The controller exposes the following metrics:

  • gha_controller_failed_ephemeral_runners
    Runners that failed to start properly, indicating possible problems with the runner image.
  • gha_controller_pending_ephemeral_runners
    Runners that are starting and in the process of being configured to run jobs.
  • gha_controller_running_ephemeral_runners
    Runners that are available to take jobs or are currently running jobs.
  • gha_controller_running_listeners
    A single record for each running listener, providing a count of active listeners.

There are additional metrics published by the controller, but these are actually part of the underlying runtime and not specific to ARC. As a result, those additional metrics are not directly supported by GitHub.

Listener metrics

A listener is created for each runner scale set. The listener exposes the following metrics:

  • gha_assigned_jobs
    The number of jobs that have been assigned to the scale set and which meet the criteria for being assigned to a runner in that scale set. This is the backlog of jobs to be processed.
  • gha_busy_runners
    The number of runners that are currently running jobs.
  • gha_completed_jobs_total
    The total number of completed jobs since the listener started.
  • gha_desired_runners
    The number of runners that the scale set is targeting to have running, used for scaling up or down the runners. This value will be between gha_min_runners and gha_max_runners.
  • gha_idle_runners
    The number of registered runners that are not currently running jobs.
  • gha_job_execution_duration_seconds_bucket
    A histogram containing the number of jobs (by workflow, event name, and job name) taking a specific time (in seconds) or less to execute. Currently this contains 46 buckets ranging from 0.01 seconds to 3,600 seconds (plus +Inf), with each bucket being cumulative (containing the counts for the lower buckets). Very high cardinality.
  • gha_job_execution_duration_seconds_count
    The count of duration records (observations), a counter which always increases.
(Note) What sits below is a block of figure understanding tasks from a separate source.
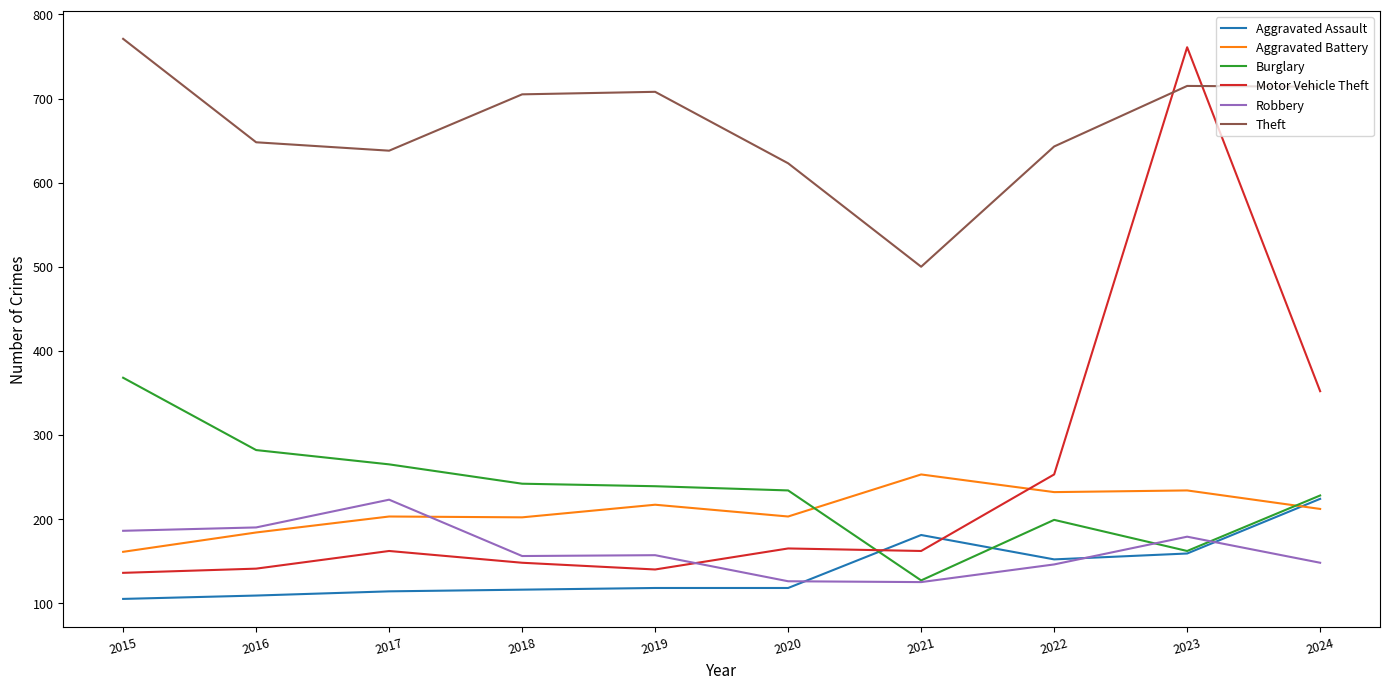

True or false: Theft and Burglary cross at least once.

False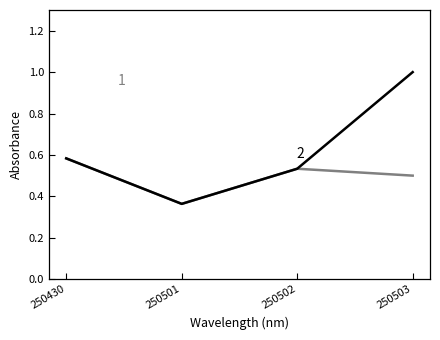

Which category has the lowest value across all series?

250501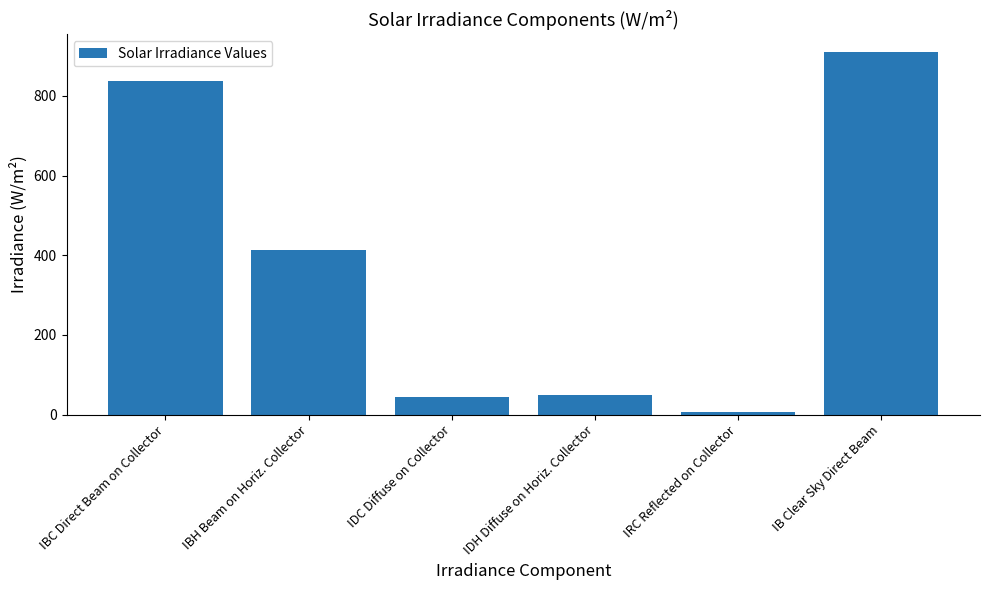

What is the label of the 4th bar from the left?

IDH Diffuse on Horiz. Collector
This value will always be identical to gha_job_execution_duration_seconds_bucket{le="+Inf"}, since both are cumulative counts of the total observations.
  • gha_job_execution_duration_seconds_sum
    The cumulative sum of the execution duration observations (in seconds).
  • gha_job_startup_duration_seconds_bucket
    A histogram containing the number of jobs (by workflow, event name, and job name)taking a specific time (in seconds) or less to startup. Currently this contains 46 buckets from 0.01 seconds to 3,600 seconds (plus +Inf), with each bucket being cumulative (containing the counts for the lower buckets). Very high cardinality.
  • gha_job_startup_duration_seconds_count
    The count of duration records (observations), a counter which always increases. This value will always be identical to gha_job_startup_duration_seconds_bucket{le="+Inf"}.
  • gha_job_startup_duration_seconds_sum
    The cumulative sum of the startup duration observations (in seconds).
  • gha_max_runners
    The configured maximum number of runners for the scale set.
  • gha_min_runners
    The configured minimum number of runners for the scale set.
  • gha_registered_runners
    The number of runners that are currently registered by the scale set for processing jobs. This number decreases as runners are removed from the scale set as they complete their jobs or are scaled down.
  • gha_running_jobs
    The number of jobs that have been assigned to a runner and are either running or queued to run.
  • gha_started_jobs_total
    The total number of started jobs since the listener started.

Visualizing the metrics

Once you have the metrics flowing into Prometheus, you can build dashboards in Grafana. This requires some understanding of the querying language for Prometheus (PromQL) and the visualization capabilities of Grafana. I won’t cover those topics here, but I’ll show you an example of a Grafana dashboard I created for ARC to give you an idea of what’s possible:

ARC Grafana dashboard

Hopefully, that gives you some idea of what you can do with the metrics and how to get started. As you can see, it’s not too difficult. It just takes a little bit of configuration and you can gain a lot of observability from your self-hosted runners. With just a bit more effort, you can turn those into graphs that support your improvement goals.

I can’t wait to see what you create!